Zakładanie nowego widoku danych
W celu odfiltrowania nie interesujących nas danych należy utworzyć nowy widok w wybranej usłudze na koncie Google Analytics. Warto zapamiętać, że nie powinno się tworzyć żadnych filtrów w automatycznym widoku „Wszystkie dane witryny”. Ten widok zawsze powinien pozostać nietknięty, abyśmy w razie potrzeby mieli dostęp do całkowitych informacji o ruchu na naszej stronie internetowej. Należy zatem stworzyć nowy widok – najlepiej, aby jego nazwa od razu informowała nas, jakie dane uwzględnia, by ułatwić sobie późniejszą nawigację na koncie.
Zanim jednak dodamy nowy widok, warto wykonać jeszcze jeden krok – założyć wcześniej widok testowy, na którym będziemy wypróbowywać wszystkie ustawienia. Dopiero w momencie, gdy mamy pewność, że wszystko działa jak chcemy zakładamy widok „Wykluczenia ruchu wewnętrznego i robotów”.
Zmiana ustawień widoku danych
Kiedy mamy już nowy widok danych musimy odpowiednio zmienić jego ustawienia. W tym celu wchodzimy w zakładkę Administracja. Po prawej stronie wybieramy widok testowy, a następnie opcję Ustawienia widoku na początku kolumny. W tym miejscu można zmienić podstawowe informacje o stronie, na której chcemy śledzić ruch. W tym momencie interesuje nas jednak przede wszystkim pole „Filtrowanie robotów”. Poniżej należy zaznaczyć opcję „Wykluczenie wszystkich działań znanych robotów” oraz zapisać zmiany.
Filtrowanie wejść pracowników
Google Analytics umożliwia również tworzenie bardziej sprecyzowanych filtrów, według indywidualnych potrzeb użytkowników. Możemy to uczynić wybierając opcję „Filtry” w kolumnie Widok (zakładka Administracja).
Podajemy jasną nazwę filtra, wybieramy typ predefiniowany, a następnie z rozwijanych pól kolejno: „Wyklucz”, „ruch z adresów IP” oraz „równe”. Poniżej wpisujemy adres IP sieci firmowej. Jeśli zdarza się nam pracować również w domu, warto wykluczyć również własny domowy adres IP.

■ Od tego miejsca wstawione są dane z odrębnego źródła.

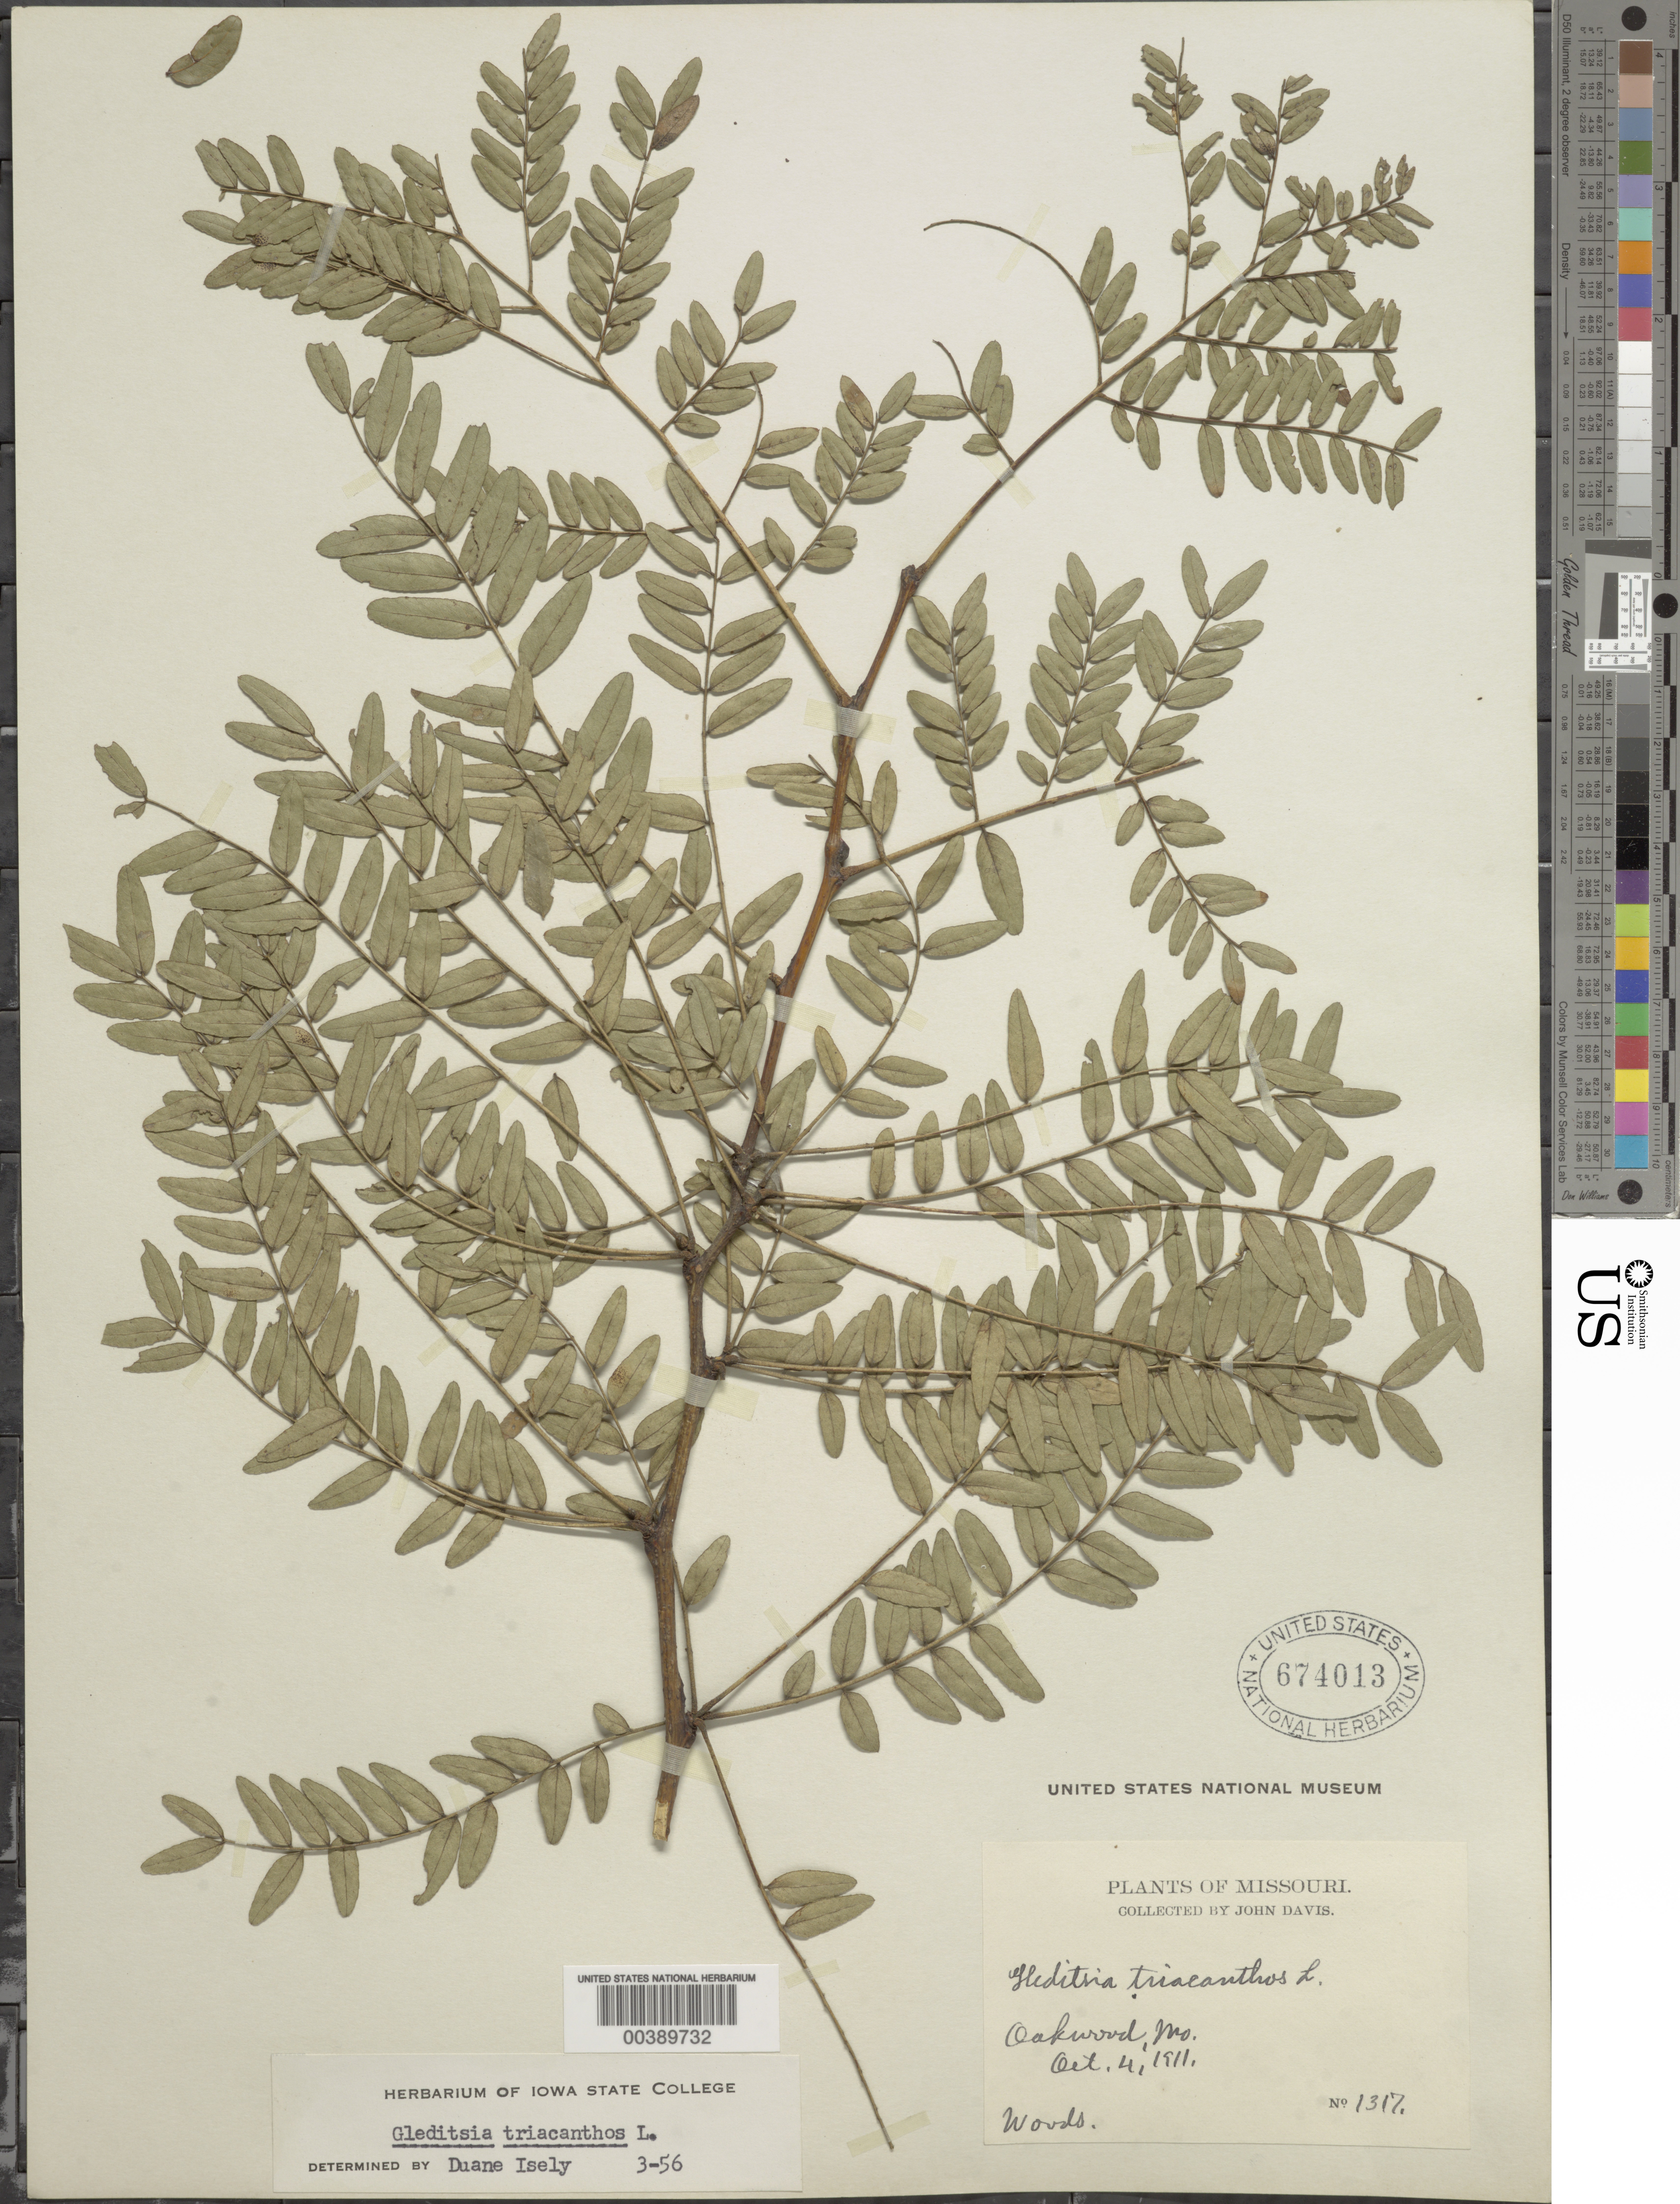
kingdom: Plantae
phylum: Tracheophyta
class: Magnoliopsida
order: Fabales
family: Fabaceae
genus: Gleditsia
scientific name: Gleditsia triacanthos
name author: L.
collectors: J. Davis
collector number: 1317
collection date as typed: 04 Oct 1911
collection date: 1911-10-04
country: United States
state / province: Missouri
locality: Oakwood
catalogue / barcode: US 674013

Wykluczanie dodatkowych danych
Niekiedy zdarza się, że mimo opisanych wykluczeń w danych nadal obserwujemy wejścia z nieznanych nam domen (na których nie umieszczaliśmy linku do naszej witryny) lub z innych krajów (czasem bardzo odległych). Oznaczać to może ruch nowych robotów, które nie zostały jeszcze zidentyfikowane i automatycznie wykluczone, pomimo zaznaczenia w ustawieniach funkcji „Filtrowanie robotów”. Na to również jest sposób. Należy ponownie odwiedzić Ustawienia widoku, tym razem jednak skupiając się na polu „Wyklucz parametry zapytania z adresu URL”. W tym miejscu możemy wpisać wszystkie podejrzane nazwy domen. Tego typu dane można również odfiltrować na poziomie tworzenia raportów (np. odfiltrowując wejścia z danego kraju lub adresu IP). Po wykonaniu i przetestowaniu tych wszystkich kroków w Widoku testowym, można wprowadzić zmiany w widoku „Wykluczenia ruchu wewnętrznego i robotów”.
Korzystanie z Google Analytics nie ogranicza się jedynie do prowadzenia analiz danych i wyciągania wniosków. Dane należy odpowiednio sprecyzować, bowiem z dużym prawdopodobieństwem w rzeczywistości nasza strona odwiedzana jest nie tylko przez potencjalnych klientów. Filtrowanie danych jest zatem niezbędnym działaniem, jeśli chcemy tworzyć rzetelne i miarodajne raporty oraz podejmować trafne decyzje w kwestii inwestycji w marketing internetowy.